SUPPLIED MATERIAL:
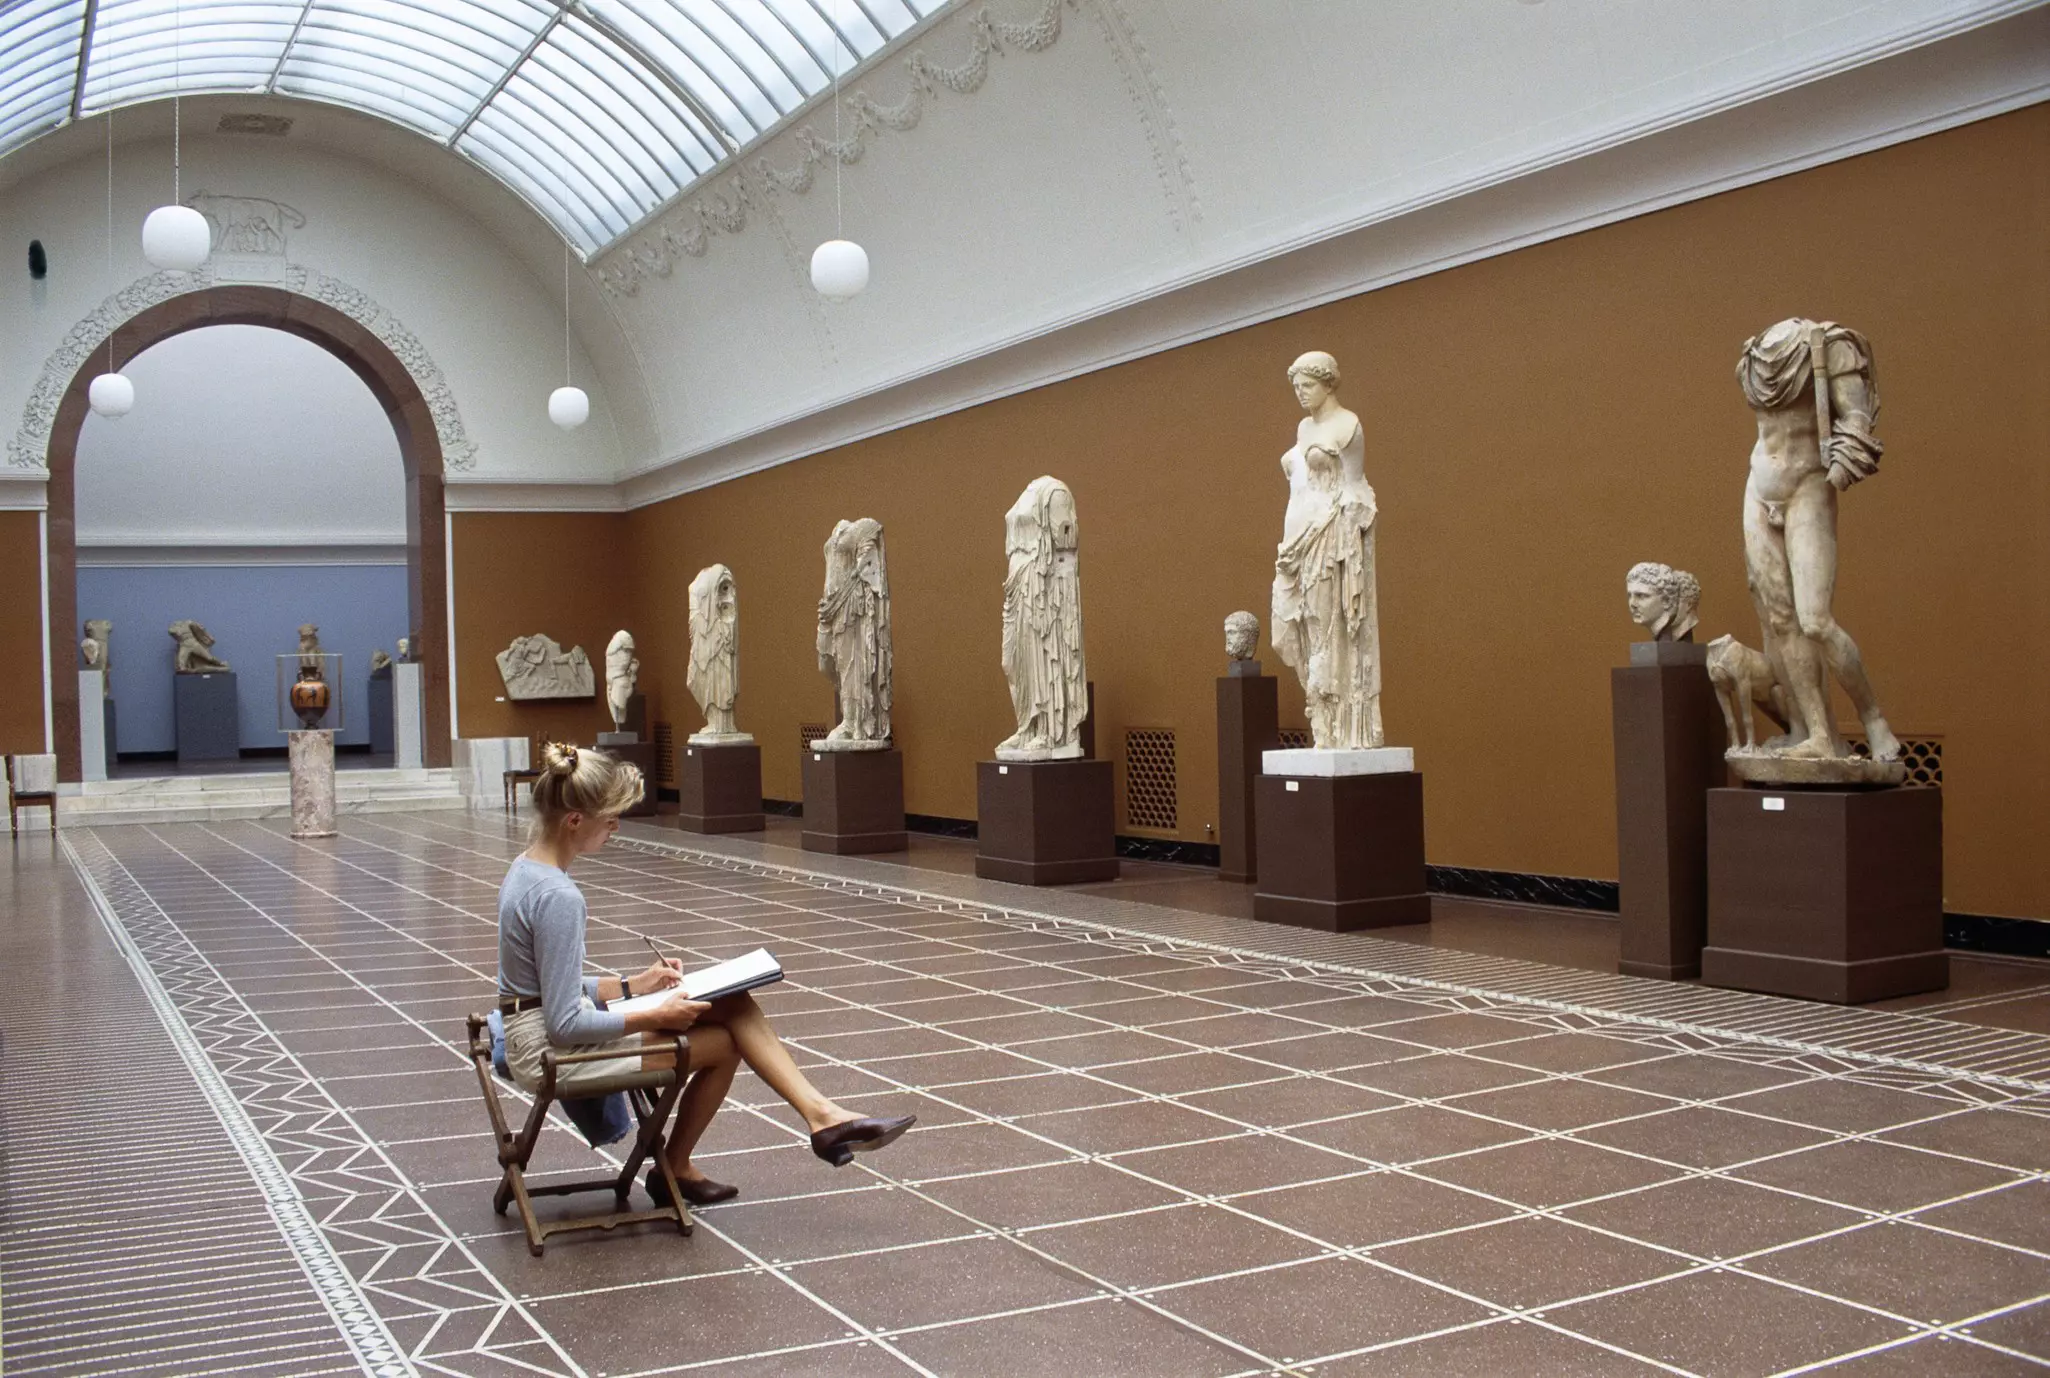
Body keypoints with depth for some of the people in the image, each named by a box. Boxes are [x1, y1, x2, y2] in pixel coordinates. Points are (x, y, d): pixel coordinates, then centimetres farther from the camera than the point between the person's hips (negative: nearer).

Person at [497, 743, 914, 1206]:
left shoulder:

TASK GOAL:
Rewrite the lines above as a numbered list, skipping any blank lines. Leave the pictures out of your answer.

ANSWER FOR THIS EXERCISE:
1. Body keypoints with depth for some of the people in the image, each named by a box. Boxes are [x1, y1, x2, y2] in pixel coordinates. Points are (x, y, d): pixel coordinates, then centimetres farther from the camera than the point between the person's hips (negative: nearer).
2. Person at [497, 743, 914, 1206]:
3. left shoulder:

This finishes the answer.